Publication Date: November 12th, 2019
Paperback: 274 pages
ISBN: 978-1-945814-92-1
Also available as an eBook
PRAISE FOR COLD COUNTRY
“This is a love letter to the small-town, rough-and-tumble, fisticuff-heavy ranch life of 50 years ago. ... In straight-ahead, unfussy prose, Rowland keeps the novel humming along. … A quick-moving, plainspoken, mostly charming exploration of the hardscrabble life of the livestock rancher of old.” —Kirkus Reviews
“The murder mystery propels the story, but Rowland’s clear-eyed look at mid-20th-century rural life provides a satisfying portrait of the frayed bonds within a community whose members must sometimes depend on people who repel them.” —Publishers Weekly
“Rowland captures Big Sky country in 1968 with aplomb. This is not a rough-and-tumble Western by any means, as the contemplative nature of what motivates a person to do right or wrong is his focus. ... Rowland reveals his mastery of the human condition through the lives of ordinary people in the state he clearly loves.” —Historical Novel Society
“Cold Country has a remarkable ability to get the reader to care and to empathize with this unlikely cast of men, women and children who struggle to stay united as an unsolved murder threatens to bring out the worst in their small ranching community.” —Mountain Journal
“The puzzle pieces will hit you like a sledgehammer. ... [A] must read if you like small town settings, relationships that go deeper than suspected, and characteristics you didn’t see coming.” —Defrosting Cold Cases
“Russell Rowland’s new novel, set in the shadow of the Big Horn Mountains, is a murder mystery of sorts, but while readers are rapidly turning pages to learn who did it, they’ll also find that Rowland is peeling away the layers of a larger mystery. How can it be that those to whom we are closest—our friends, our neighbors, our family members remain so unknowable to us? Cold Country is remarkable in many respects, perhaps chiefly in the way Russell Rowland finds extraordinary drama in ordinary lives.” — Larry Watson, author of Montana 1948 and Let Him Go
“I can’t think of an easier pick for a book club than a page-turning murder mystery with multifaceted characters, a profoundly satisfying ending, and plenty to induce a spirited debate! In Cold Country, Russell Rowland places his finger on the pulse of a small Montana ranching community and the outsiders hoping to set up a home there. Writing in the tradition of Hemingway, Steinbeck, and McCarthy, Rowland’s powerful style fools with its simplicity, and he often turns his eye toward the harsh realities of daily living (stitching the wounds of livestock, facilitating a birth, disciplining a child) to uncover beauty, tenderness, and meaning.

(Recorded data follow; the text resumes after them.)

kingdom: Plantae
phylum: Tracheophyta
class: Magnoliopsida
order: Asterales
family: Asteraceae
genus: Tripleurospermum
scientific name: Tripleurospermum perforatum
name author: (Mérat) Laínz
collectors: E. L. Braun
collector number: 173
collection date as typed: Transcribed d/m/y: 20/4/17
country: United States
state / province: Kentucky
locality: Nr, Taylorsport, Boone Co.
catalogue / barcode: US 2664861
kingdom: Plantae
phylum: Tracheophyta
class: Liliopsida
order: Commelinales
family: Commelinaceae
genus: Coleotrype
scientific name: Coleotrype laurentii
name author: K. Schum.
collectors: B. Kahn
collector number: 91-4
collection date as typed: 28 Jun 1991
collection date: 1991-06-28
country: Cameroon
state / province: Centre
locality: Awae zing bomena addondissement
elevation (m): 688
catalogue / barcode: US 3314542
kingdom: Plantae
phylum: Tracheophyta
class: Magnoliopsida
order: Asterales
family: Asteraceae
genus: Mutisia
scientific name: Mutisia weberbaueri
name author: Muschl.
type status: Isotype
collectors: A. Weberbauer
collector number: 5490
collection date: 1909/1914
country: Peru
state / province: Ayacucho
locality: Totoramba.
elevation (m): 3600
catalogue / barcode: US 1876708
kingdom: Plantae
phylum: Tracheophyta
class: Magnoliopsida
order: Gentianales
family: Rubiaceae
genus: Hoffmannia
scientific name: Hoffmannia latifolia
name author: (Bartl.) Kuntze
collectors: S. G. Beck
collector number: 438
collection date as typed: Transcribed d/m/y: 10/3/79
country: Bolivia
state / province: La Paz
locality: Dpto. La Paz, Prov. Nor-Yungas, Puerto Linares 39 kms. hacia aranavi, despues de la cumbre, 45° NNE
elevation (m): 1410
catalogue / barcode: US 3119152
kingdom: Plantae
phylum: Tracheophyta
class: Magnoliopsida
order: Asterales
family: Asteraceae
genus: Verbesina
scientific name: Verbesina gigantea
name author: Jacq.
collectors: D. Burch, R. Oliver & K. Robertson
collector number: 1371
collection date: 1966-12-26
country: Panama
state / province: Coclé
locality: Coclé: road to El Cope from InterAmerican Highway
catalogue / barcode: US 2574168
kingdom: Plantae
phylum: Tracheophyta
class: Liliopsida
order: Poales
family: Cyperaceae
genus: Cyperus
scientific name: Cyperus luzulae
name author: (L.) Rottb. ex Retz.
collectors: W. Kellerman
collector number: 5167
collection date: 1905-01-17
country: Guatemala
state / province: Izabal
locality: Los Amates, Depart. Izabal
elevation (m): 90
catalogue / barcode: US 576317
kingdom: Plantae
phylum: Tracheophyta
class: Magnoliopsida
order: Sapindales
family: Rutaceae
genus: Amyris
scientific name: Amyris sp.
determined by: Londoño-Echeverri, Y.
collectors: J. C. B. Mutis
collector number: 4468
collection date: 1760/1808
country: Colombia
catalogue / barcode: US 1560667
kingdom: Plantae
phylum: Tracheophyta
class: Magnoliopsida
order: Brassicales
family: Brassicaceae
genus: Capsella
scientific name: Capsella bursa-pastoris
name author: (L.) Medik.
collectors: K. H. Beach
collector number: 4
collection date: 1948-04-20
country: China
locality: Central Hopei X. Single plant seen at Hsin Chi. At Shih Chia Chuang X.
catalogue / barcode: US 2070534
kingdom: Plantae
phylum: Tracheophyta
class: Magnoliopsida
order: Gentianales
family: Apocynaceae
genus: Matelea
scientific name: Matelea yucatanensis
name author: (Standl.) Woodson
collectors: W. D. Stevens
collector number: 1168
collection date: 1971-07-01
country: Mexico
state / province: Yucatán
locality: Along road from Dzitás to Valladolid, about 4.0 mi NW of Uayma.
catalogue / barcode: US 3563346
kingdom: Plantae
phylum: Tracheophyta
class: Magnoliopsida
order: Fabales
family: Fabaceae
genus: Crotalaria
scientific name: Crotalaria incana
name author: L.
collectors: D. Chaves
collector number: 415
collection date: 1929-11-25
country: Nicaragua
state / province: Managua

As he digs deep into the hearts of his characters, we recognize our own tangled relationships, the burden of the secrets we keep, our own prejudices, our fears of being alone, unloved, or unwanted. Like the land he writes about, this book will leave you humbled, wrestling, and in awe.” —Susan Henderson, author of Up from the Blue and Flicker of Old Dreams
“Years ago, I wrote that Russell Rowland was like a cross between Richard Ford and John Irving. I hereby revise that opinion. He’s better. He’s warmer, more relaxed and also more alert to the tensions between people. There’s a moment early in the book where a key character tastes some blood in his mouth during a quiet neighborhood chat. I’ve had that moment in a faraway, very different place. I was suddenly right there in Rowland’s world, in the shadow of the Bighorn Mountains. That’s fine writing. I try not to taste blood in my mouth often. Cold Country is one of the best books I’ve read in half a century of very hard living and reading. Where it goes, I won’t even try to tell you. But this is the difference between a kind of good writing and someone who can actually tell a story. Maybe we all live in a small community.” —Kris Saknussemm, author of Private Midnight and Reverend America
ABOUT THE AUTHOR
Russell Rowland was born in Bozeman, MT in 1957. He has an MA in Creative Writing from Boston University. Cold Country is his fifth novel and his seventh book. His first novel, In Open Spaces, was called ‘a novel of muted elegance’ by the New York Times. He lives in Billings, Montana.